Hi All,
I am new to R and I struggle with the following:
I generated a list with a MusTr <- read.fasta(file = "Mus_musculus.GRCm38.cdna.all.fa", as.string = TRUE)
function, which looks like this
$ENSMUST00000177564.1
[1] "atcggagggatacgag"
attr(,"name")
[1] "ENSMUST00000177564.1"
attr(,"Annot")
[1] ">ENSMUST00000177564.1 cdna chromosome:GRCm38:14:54122226:54122241:1 gene:ENSMUSG00000096176.1 gene_biotype:TR_D_gene transcript_biotype:TR_D_gene gene_symbol:Trdd2 description:T cell receptor delta diversity 2 [Source:MGI Symbol;Acc:MGI:4439546]"
attr(,"class")
[1] "SeqFastadna"
$ENSMUST00000196221.1
[1] "atggcatat"
attr(,"name")
[1] "ENSMUST00000196221.1"
attr(,"Annot")
[1] ">ENSMUST00000196221.1 cdna chromosome:GRCm38:14:54113468:54113476:1 gene:ENSMUSG00000096749.2 gene_biotype:TR_D_gene transcript_biotype:TR_D_gene gene_symbol:Trdd1 description:T cell receptor delta diversity 1 [Source:MGI Symbol;Acc:MGI:4439547]"
attr(,"class")
[1] "SeqFastadna"
$ENSMUST00000179664.1
[1] "atggcatatca"
attr(,"name")
[1] "ENSMUST00000179664.1"
attr(,"Annot")
[1] ">ENSMUST00000179664.1 cdna chromosome:GRCm38:14:54113468:54113478:1 gene:ENSMUSG00000096749.2 gene_biotype:TR_D_gene transcript_biotype:processed_transcript gene_symbol:Trdd1 description:T cell receptor delta diversity 1 [Source:MGI Symbol;Acc:MGI:4439547]"
attr(,"class")
[1] "SeqFastadna"
$ENSMUST00000178537.1
[1] "gggacagggggc"
attr(,"name")
[1] "ENSMUST00000178537.1"
attr(,"Annot")
[1] ">ENSMUST00000178537.1 cdna chromosome:GRCm38:6:41533201:41533212:1 gene:ENSMUSG00000095668.1 gene_biotype:TR_D_gene transcript_biotype:TR_D_gene gene_symbol:Trbd1 description:T cell receptor beta, D region 1 [Source:MGI Symbol;Acc:MGI:4439571]"
attr(,"class")
[1] "SeqFastadna"
I would like to retrieve the attributes of each element (e.g. as a vector). For a single element of the list attr
works (here to retrieve "Annot" attribute):
attr(MusTr$ENSMUST00000196221.1, "Annot", exact = FALSE)

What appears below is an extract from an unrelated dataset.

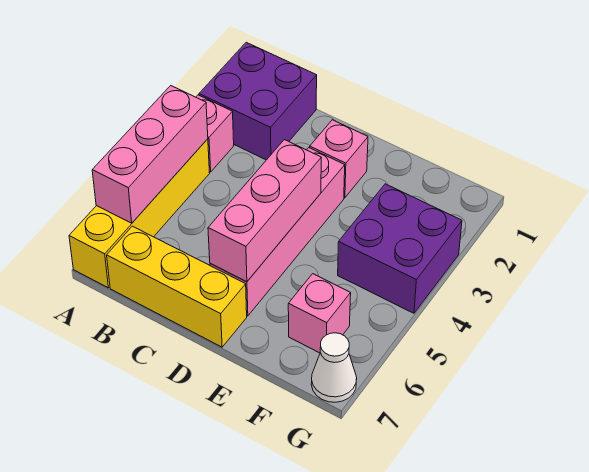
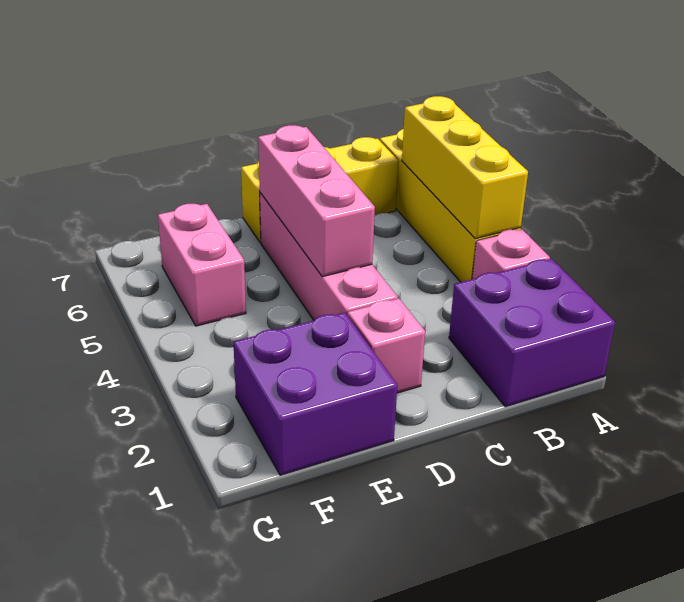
pink brick A4:A6 level 2 -> yellow brick A4:A6 level 2
purple brick F3:G4 level 1 -> purple brick E1:F2 level 1
pink brick F6 level 1 -> pink brick F5:F6 level 1
white cone G7 level 1 -> none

[1] ">ENSMUST00000196221.1 cdna chromosome:GRCm38:14:54113468:54113476:1 gene:ENSMUSG00000096749.2 gene_biotype:TR_D_gene transcript_biotype:TR_D_gene gene_symbol:Trdd1 description:T cell receptor delta diversity 1 [Source:MGI Symbol;Acc:MGI:4439547]"
How do I achieve the same for multiple/all elements of the list? Thanks in advance for any suggestions.
The Ensembl perl API is the tool to use for this kind of job. Any particular reason you need to use R for this ? If you have to, check the biomaRt package or the mygene package. They would give you access to some annotations but are not as flexible or comprehensive as the Ensembl API.
I would (potentially) find R helpful in manipulating FASTA files, through converting them to data frames, and then easy exporting with
write.fasta
. Otherwise, no particular reason. Thanks for your suggestion.